Siglato l’accordo d’intesa con l’Arabia Saudita per gli investimenti e la promozione della cultura Islamica

La notizia circola da tempo tra il sorrisino divertito di chi sospetta una burla alla napoletana e la contrapposta speranzosa attesa di chi auspica investimenti per risollevare la disastrata economia delle zone dell’interno isolano.
Adesso oltre alla notizia gira pure la copia dell’accordo col quale il soprintendente ai Beni culturali di Enna, Salvatore Gueli, i sindaci dei comuni di Valguarnera, Aidone e Piazza Armerina, nell’ordine Francesca Draià, Vincenzo Lacchiana e Filippo Miroddi, avrebbero sottoscritto l’Accordo per la costituzione del «King Salman Cultural and Architectural Islamic Arabic Center». Trattasi di un’intesa siglata a Enna l’8 maggio scorso con in calce le firme dei sindaci e i timbri dei tre comuni interessati che si propongono in uno con il governo dell’Arabia Saudita – rappresentato nella circostanza dal dott. Ahmed Saeed Badrais, segretario generale della Suprema Commissione per il Turismo e le Antichità – «la ricerca archeologica, storica e artistica della Sicilia in Età araba, nonché la promozione della Cultura Islamica tramite apposite iniziative atte a favorire la diffusione della conoscenza e della comprensione della Civiltà Islamica in Sicilia».

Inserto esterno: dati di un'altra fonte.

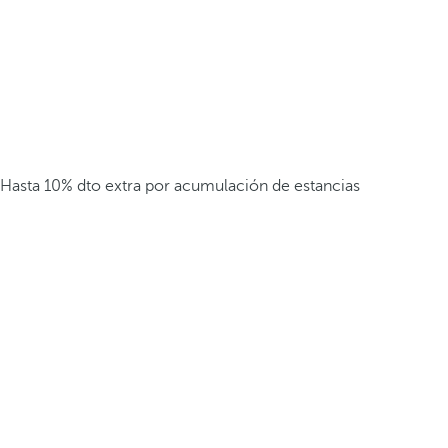
Hasta 10% dto extra por acumulación de estancias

Il documento (che sembra incompleto, mancante della firma del rappresentante saudita e del Soprintendente di Enna, nonché privo dell’annunciato allegato con le linee programmatiche del progetto) prevede la costituzione di una Fondazione Culturale nelle cui casse sarà versata la cifra di 30 milioni di euro «per la fase iniziale dei lavori» distinti in tre stadi. Nel primo, oltre alla costituzione della fondazione, si prevedono una serie d’acquisizioni d’immobili per il successivo restauro, tra cui il Castello di Gresti e la moschea di Aidone. Nella seconda fase, tra le tante realizzazioni, spiccano le campagne di scavi archeologici, l’istituzione di un campus universitario e la «costruzione di una moderna moschea a Valguarnera (sarebbe la seconda d’Italia dopo quella di Roma)». Per la terza fase è indicata la costruzione e gestione di un moderno albergo di lusso, la trasformazione del campus in università privata, l’acquisizione di un campo fotovoltaico da 5 MW, la definizione dei ricavi delle molteplici attività e tanto e tanto altro ancora.
Per la supervisione delle opere in progetto è indicato il citato Ahmed Saeed Badrais con la direzione operativa del dott. Pierluigi Bonanno che ha all’attivo alcune pubblicazioni sull’archeologia del territorio valguarnerese.